Facebook CEO Cut Zuckerberg is the best person to address the data scandal and therefore should aver in front of lawmakers, Rep. Greg Walden, R-Ore., told CNBC on Thursday.

Earlier in the day, Walden, along with Rep. Free Pallone, D-N.J., called on Zuckerberg to appear before the House Energy and Business Committee. The panel plans to send a formal letter in the coming days.

“The buck blockings with him,” Walden said on “Closing Bell.”

“He’s the right one to come lay out for the American man and for the world, frankly, what happened, what didn’t, what should and shouldn’t upon and then we can decide as policymakers the best course.”

Cambridge Analytica, which stirred on Facebook ads for the Trump campaign, is accused of improperly gaining access to 50 million profiles in front of the 2016 election. Cambridge Analytica has called the allegations “false” and on Tuesday the directors suspended CEO Alexander Nix.

Zuckerberg, who broke his silence on the scandal in a Facebook function Wednesday, has expressed a willingness to testify.

“What we try to do is send the person at Facebook who choice have the most knowledge,” Zuckerberg said in an interview with CNN on Wednesday. “If that’s me, then I am apt to go.”

In his initial statement, the CEO said the company will take measures to safeguard user privacy, including investigating all apps with access to Facebook matter. “We have a responsibility to protect your data, and if we can’t then we don’t deserve to accommodate you,” Zuckerberg wrote in the post.

Walden said his committee has already viva voce to Facebook representatives, but he said there are still unanswered questions.

“Is this one scene the only one? Did it happen in prior campaigns? We’ve got to get to the bottom of it,” he said, noting that as the break down, Zuckerberg knows “everything about the company.”

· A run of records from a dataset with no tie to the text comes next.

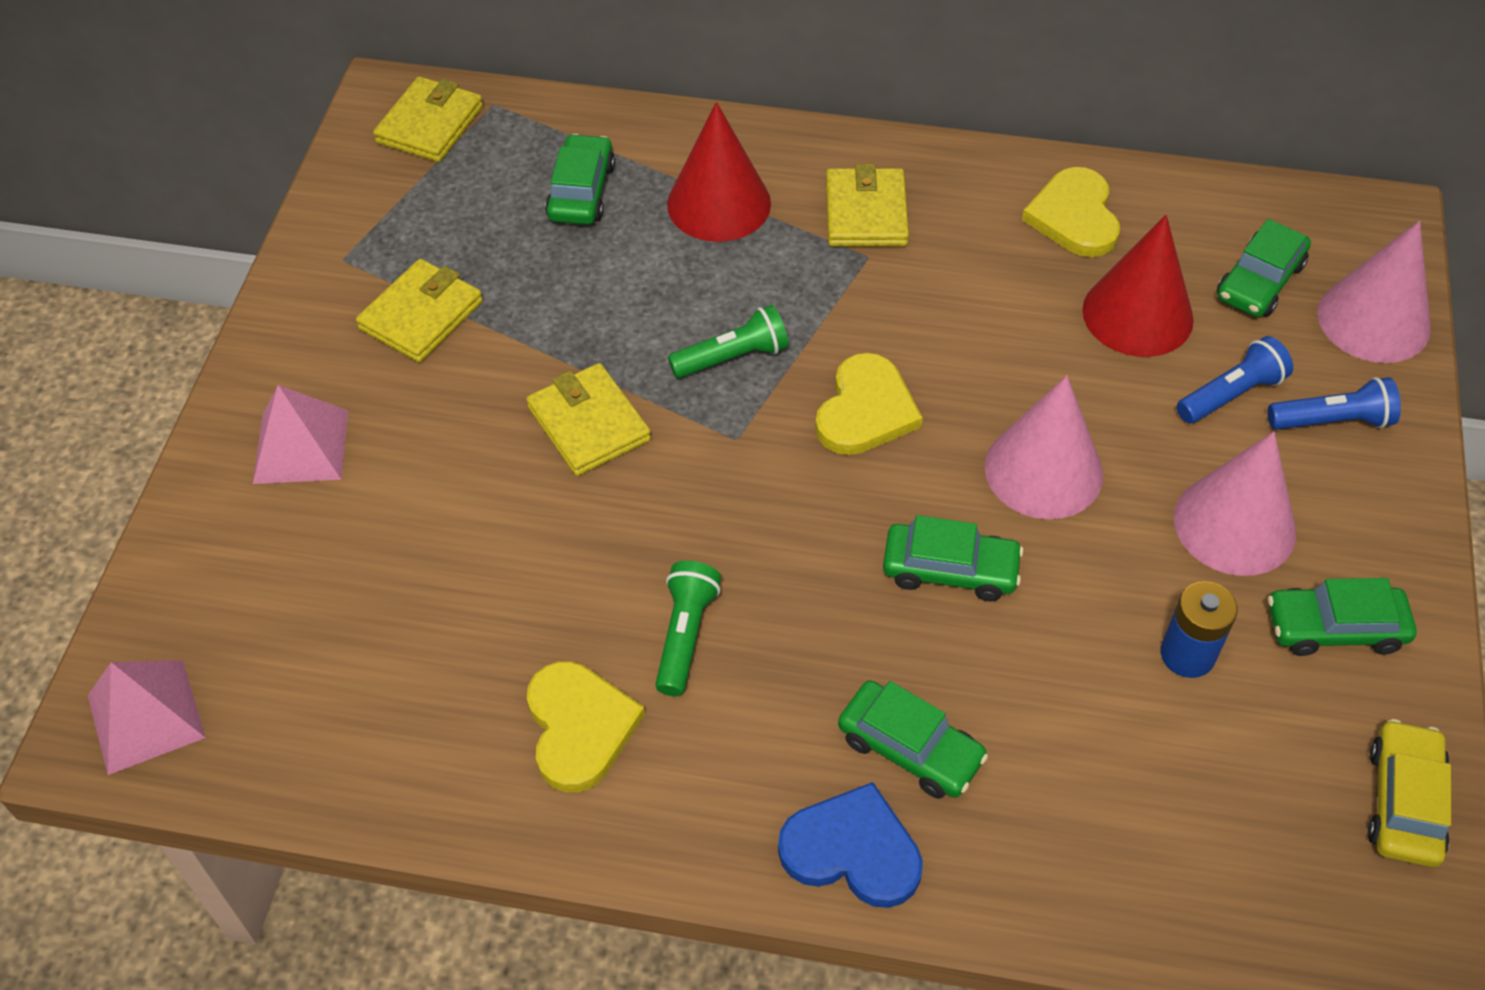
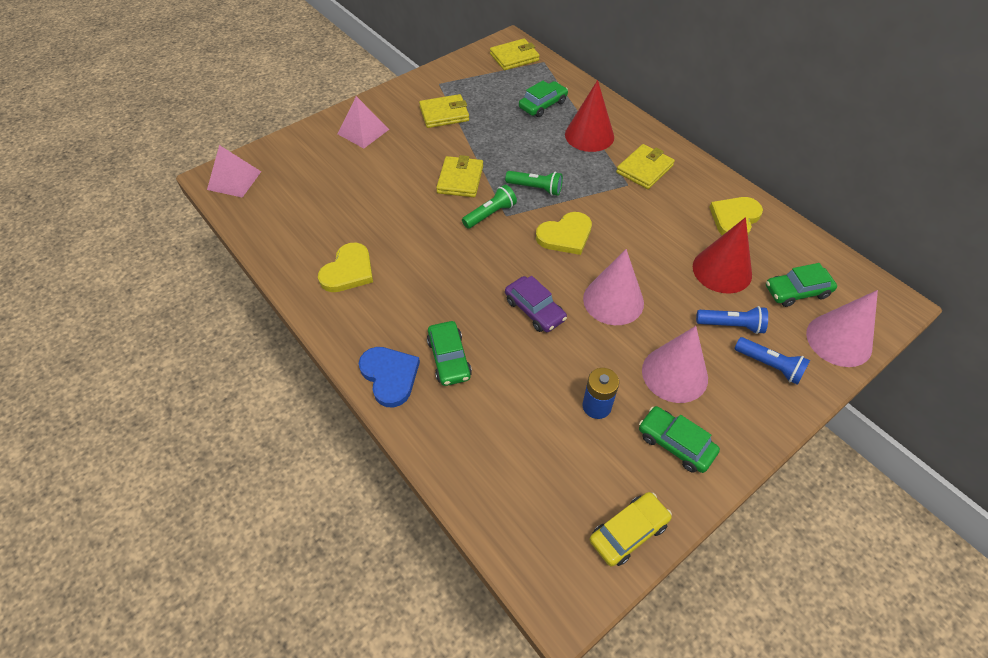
camera: 40 degrees right, 0 degrees up
(685, 635) = (415, 266): green flashlight -> green flashlight (490, 214)
(950, 570) = (534, 310): green car -> purple car

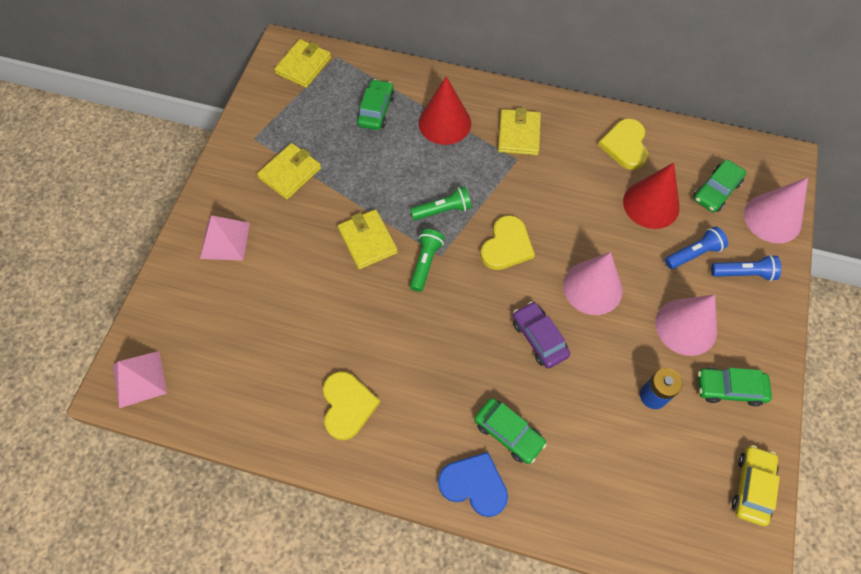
camera: 35 degrees left, 10 degrees up
(534, 310) = (539, 338): purple car -> purple car turned 135 degrees counterclockwise

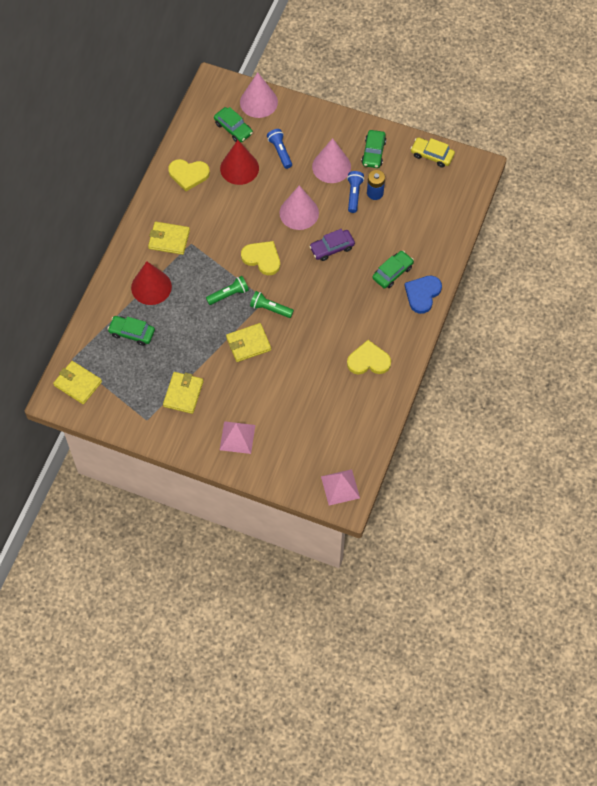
camera: 85 degrees left, 0 degrees up
(290, 173) = (183, 394): yellow wallet -> yellow wallet turned 60 degrees clockwise
(443, 210) = (229, 294): green flashlight -> green flashlight turned 75 degrees clockwise
(743, 273) = (297, 127): blue flashlight -> blue flashlight (354, 194)

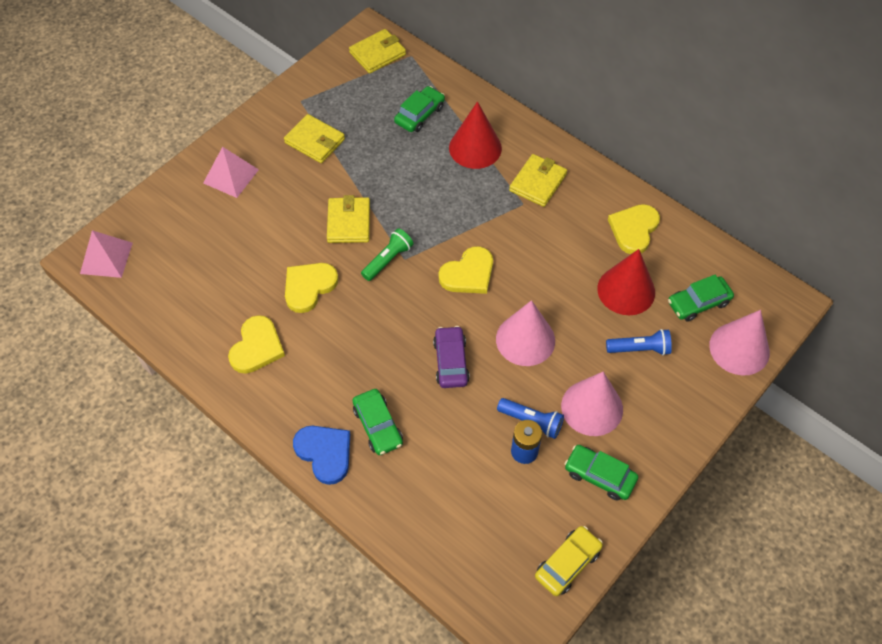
camera: 110 degrees right, 5 degrees down
(229, 294) = (429, 222): green flashlight -> none
(311, 348) = (309, 287): none -> yellow heart

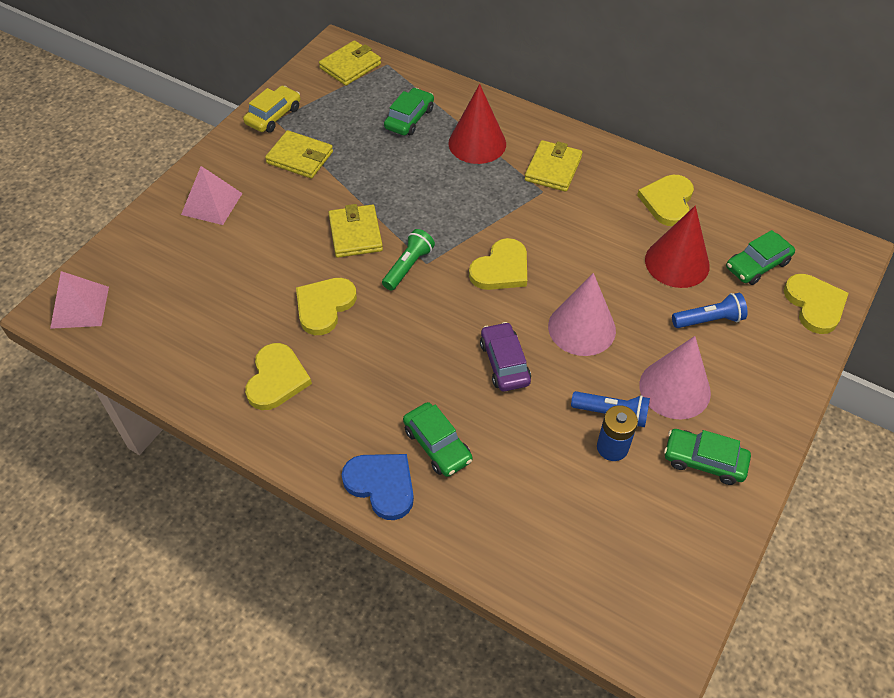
camera: 10 degrees left, 5 degrees down
(567, 564) = (696, 565): yellow car -> yellow car (273, 116)
(739, 348) = (814, 305): pink cone -> yellow heart

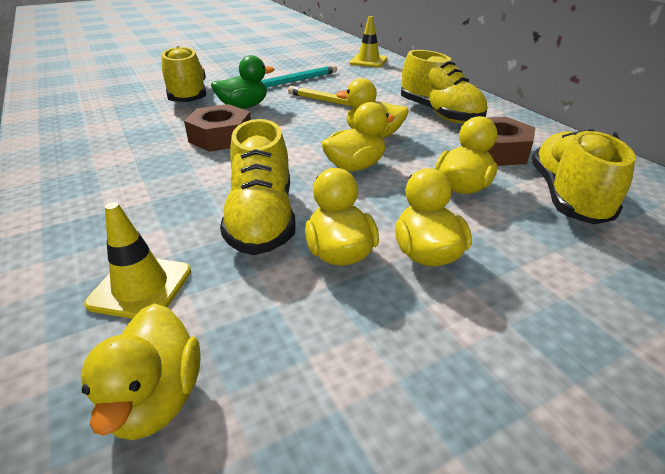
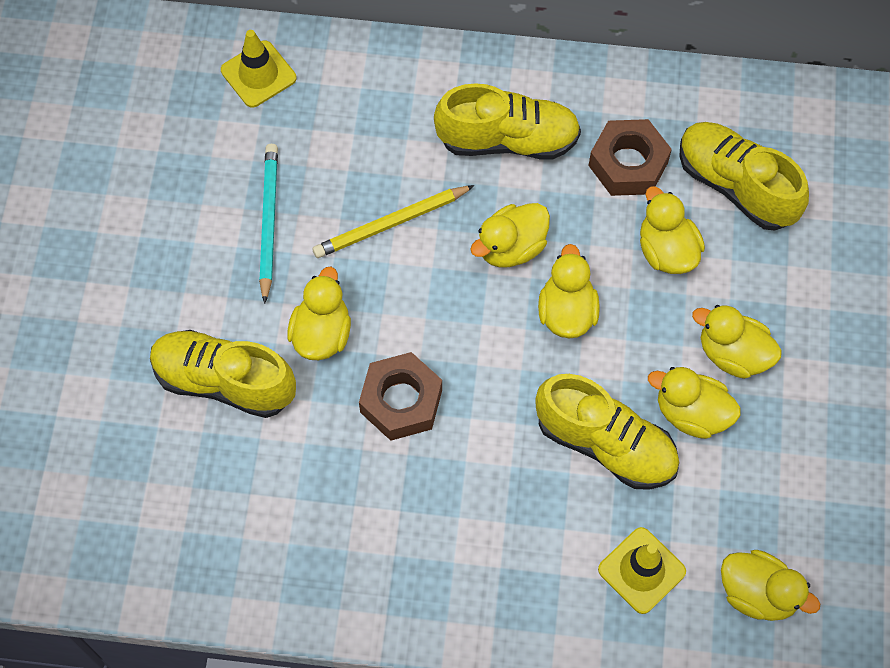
camera: 55 degrees left, 30 degrees up
(243, 107) = (322, 333): green duck -> yellow duck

However, Walden isn’t of necessity championing tough regulation of Facebook and the industry.

“I’m into light-touch customary, not heavy-handed government,” he said. “We want to look into it and say ‘are America’s laws room pace? Can it self-regulate? Is more needed?’ I don’t think we have the answer to that proposition beyond the shadow of a doubt yet, that’s why we need to start at the top.”

Facebook COO Sheryl Sandberg told “Reserved Bell” on Thursday that the company was open to regulation.

“Mark [Zuckerberg] has alleged, ‘It’s not a question of if regulation, it’s a question of what type,'” Sandberg said.

— CNBC’s Sara Salinas and Jillian D’Onfro supported to this report.